The LAPD Needs Bill Bratton
LA Weekly is featuring the search for a new police chief this week. We agree with Joe Domanick, author of To Protect and To Serve: The LAPD's Century of War in the City of Dreams, and the senior fellow at the Institute for Justice and Journalism at the University of Southern California, in his strong support of William Bratton, former police commissioner for NY and Boston.
In Rethinking the LAPD: An Open Letter to Mayor Hahn: Be Bold, Domanick says:
"You must hire only an outsider, one unencumbered by decades of exposure to the ossified ethos of the LAPD. You need a veteran cop who's avid about different ways of doing business."

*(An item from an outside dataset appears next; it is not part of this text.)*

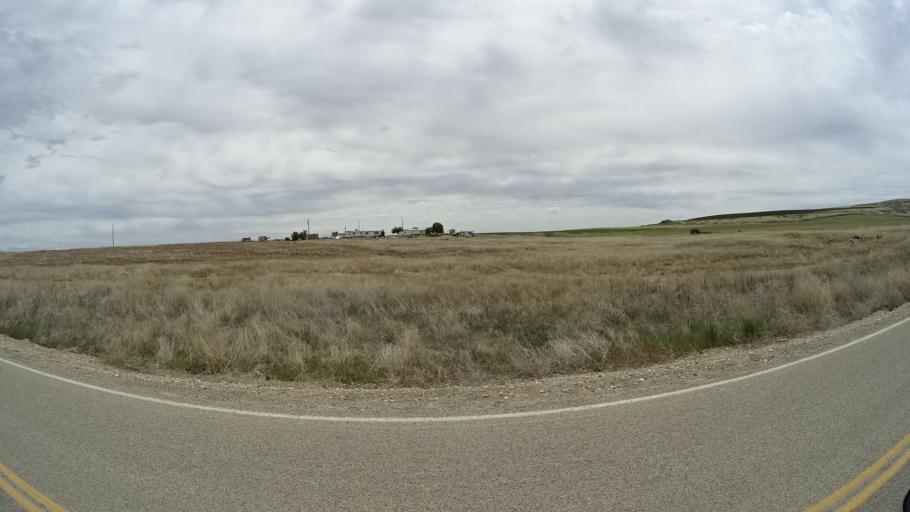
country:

"I suggest William Bratton, the former New York City police commissioner. He'd come to Los Angeles with a reputation as a reform leader with huge successes in turning around both the Boston and New York police departments. His selection would be an affirmation that you could identify, capture and attract that caliber of talent to the city of Los Angeles. "

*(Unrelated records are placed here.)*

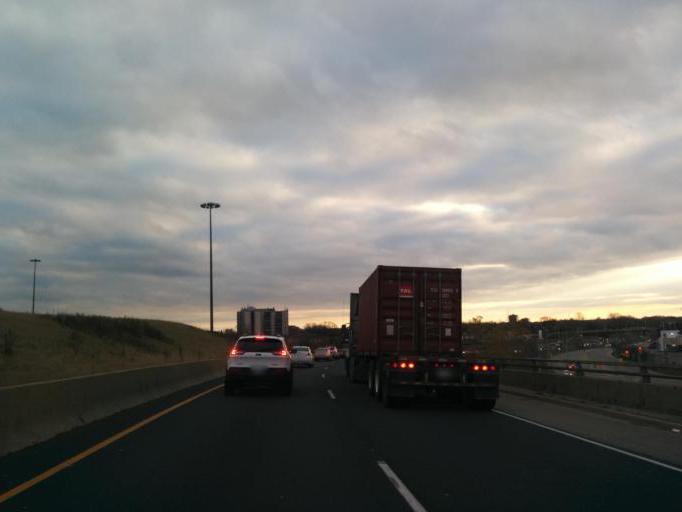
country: CA
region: Ontario
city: Etobicoke
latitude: 43.6144
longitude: -79.5516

"Bratton, moreover, would also be ideal in carrying out a major step toward reform that you, in fact, helped negotiate: the consent decree between the city and the U.S. Justice Department mandating major LAPD reforms. Bratton not only supports such reform, but he's already a member of the monitoring team overseeing the LAPD's compliance with the decree. "
We've endorsed Bill Bratton before, here, and here, and hope the powers that be in LA are listening.